* _PROBLEM TO SOLVE_
Look below for the lines from the one with "Mitigation | Owner |" to the one with "protocols | Hennie |", and copy exactly those lines, both ends included.

* _RECORDS FOR THIS TASK_

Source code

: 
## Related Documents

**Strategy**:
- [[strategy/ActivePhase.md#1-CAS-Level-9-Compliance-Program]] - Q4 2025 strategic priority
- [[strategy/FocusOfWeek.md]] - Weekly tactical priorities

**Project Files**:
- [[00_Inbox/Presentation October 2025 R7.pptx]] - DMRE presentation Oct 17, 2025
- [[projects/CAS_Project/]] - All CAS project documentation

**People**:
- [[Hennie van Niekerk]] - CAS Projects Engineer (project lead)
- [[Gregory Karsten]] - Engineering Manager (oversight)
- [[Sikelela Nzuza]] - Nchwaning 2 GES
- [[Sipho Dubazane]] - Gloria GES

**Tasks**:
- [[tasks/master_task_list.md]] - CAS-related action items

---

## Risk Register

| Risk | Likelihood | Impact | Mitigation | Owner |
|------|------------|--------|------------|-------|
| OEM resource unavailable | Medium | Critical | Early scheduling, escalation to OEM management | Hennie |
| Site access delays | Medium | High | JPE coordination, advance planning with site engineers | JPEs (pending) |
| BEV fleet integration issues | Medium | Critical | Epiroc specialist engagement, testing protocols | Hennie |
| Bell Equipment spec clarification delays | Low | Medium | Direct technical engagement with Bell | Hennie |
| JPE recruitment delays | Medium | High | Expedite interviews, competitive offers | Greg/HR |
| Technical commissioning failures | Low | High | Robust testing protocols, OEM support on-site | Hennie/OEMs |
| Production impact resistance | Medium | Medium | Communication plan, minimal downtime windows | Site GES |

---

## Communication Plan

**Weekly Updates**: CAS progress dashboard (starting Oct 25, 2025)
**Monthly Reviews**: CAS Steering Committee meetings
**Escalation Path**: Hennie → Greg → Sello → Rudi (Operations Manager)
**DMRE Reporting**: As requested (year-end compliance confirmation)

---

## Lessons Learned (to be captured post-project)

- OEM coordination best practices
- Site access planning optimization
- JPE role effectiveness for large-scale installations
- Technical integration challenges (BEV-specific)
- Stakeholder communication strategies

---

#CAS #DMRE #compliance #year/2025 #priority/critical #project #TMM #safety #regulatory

* _SOLUTION FOR THIS EXERCISE_
| Risk | Likelihood | Impact | Mitigation | Owner |
|------|------------|--------|------------|-------|
| OEM resource unavailable | Medium | Critical | Early scheduling, escalation to OEM management | Hennie |
| Site access delays | Medium | High | JPE coordination, advance planning with site engineers | JPEs (pending) |
| BEV fleet integration issues | Medium | Critical | Epiroc specialist engagement, testing protocols | Hennie |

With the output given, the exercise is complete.